「ブラザーの対抗TOB」でも投資ファンドを頼るローランドDGの謎 タイヨウはかつての親会社非公開化でも登場
投資ファンドのタイヨウ・パシフィック・パートナーズが、100%支配を目指して2月13日から実施している、サインプリンター大手のローランド ディー.ジー.(以下、DG)株式のTOB(株式公開買い付け)。 【経緯】ローランドDGはブラザー工業からのTOB提案を過去に2回拒否 建前上はDGの田部耕平社長によるMBO(経営陣が参加する買収)となっているが、田部社長が非公開後に出資するのはわずか0.25~0.5%程度の予定。事実上タイヨウのスクイーズアウト(強制買い取り)による完全子会社化である。
当初は波乱なく終わるかに見えたが、3月13日にブラザー工業がDG側の同意を得ることなく「対抗TOB」を宣言。一気に雲行きが怪しくなってきた。 ■TOB価格を修正しなかったタイヨウ ブラザーはタイヨウによるTOBが成立していないことを条件に、対抗TOBを仕掛ける。ブラザーからするとDGが強みを持つ産業印刷領域を補強できる。 TOB価格はタイヨウの5035円に対し、ブラザーは5200円を提示。競合状況次第ではさらなる引き上げも示唆したからか、DGの株価はブラザーの参戦宣言翌日の3月14日以降、5200円を大きく上回る水準にハネ上がり、3月21日には年初来高値5540円をつけた。
タイヨウは3月27日、この日までとしていたTOB期間を4月12日まで延長した。しかし、TOB価格は修正しなかった。株価がTOB価格を上回っている限り成立はほぼないにもかかわらず、である。 一方のDGは必要な開示をしているとはいえ沈黙を守っている。2月のタイヨウによるTOB開始と同時に、個別の取材対応を停止。

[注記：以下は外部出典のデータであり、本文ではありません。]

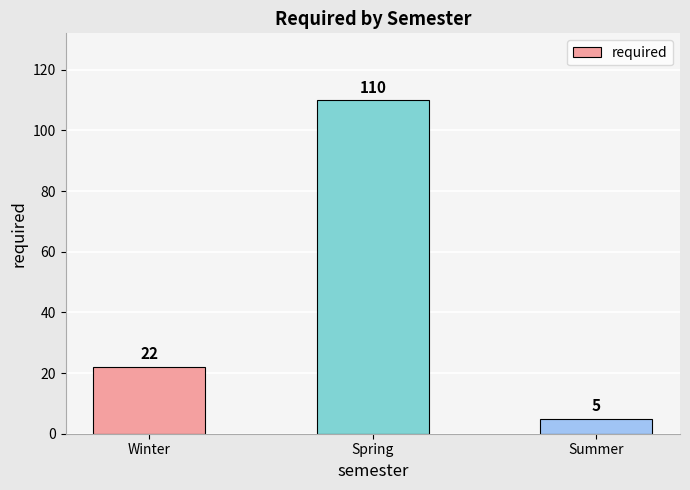

How many categories are shown in the chart?

3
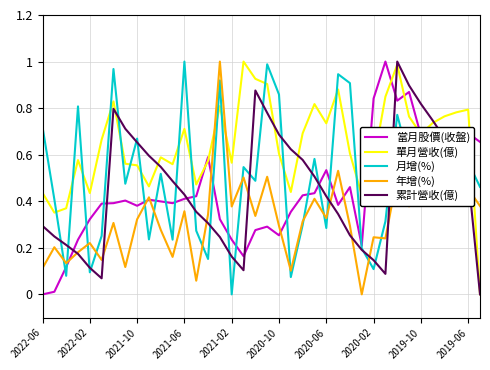

What is the sum of all 累計營收(億) values?

17.2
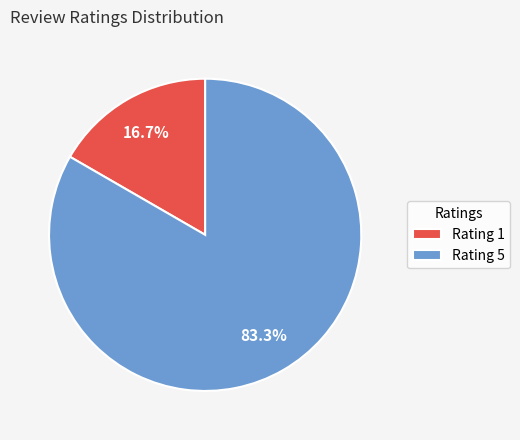

To the nearest percent, what percentage of the pie is Rating 1?

17%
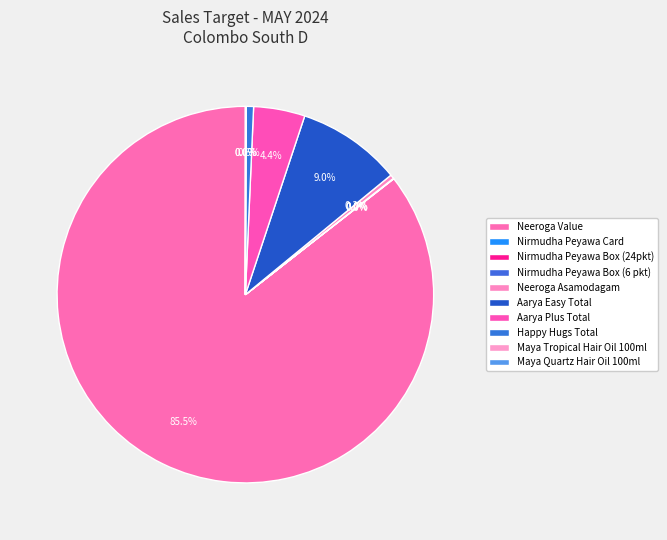

Count the number of slices in the pie.

10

予定されていた決算説明会すら中止するほどの徹底ぶりだ。 真意は確認のしようがないが、タイヨウのTOB開始と同時にDGが公表した意見表明報告書の文面は、昨年9月にブラザーから買収提案を受けたため、DG側がタイヨウに救いを求めて駆け込んだように読める。
買収提案を受けた場合、取締役会は、取締役会とは別に特別委員会を設置し、特別委は会社側とは異なるLA(リーガルアドバイザー)、FA(フィナンシャルアドバイザー)を雇うこと――。 昨年8月に経済産業省が公表した「企業買収における行動指針」(以下、指針)はそう推奨している。買収提案を受けた企業は、望まない相手からの提案でも真摯に検討すべしとしている。 だが、DGは特別委を設置しただけで、その特別委は会社側とは別のLAもFAも雇わなかった。そればかりか、ブラザーとTOB価格の交渉すらしないままタイヨウによるTOBに突入している。特別委がタイヨウならびにブラザーとの交渉に乗り出したのは、ブラザーの参戦宣言を受けてからだ。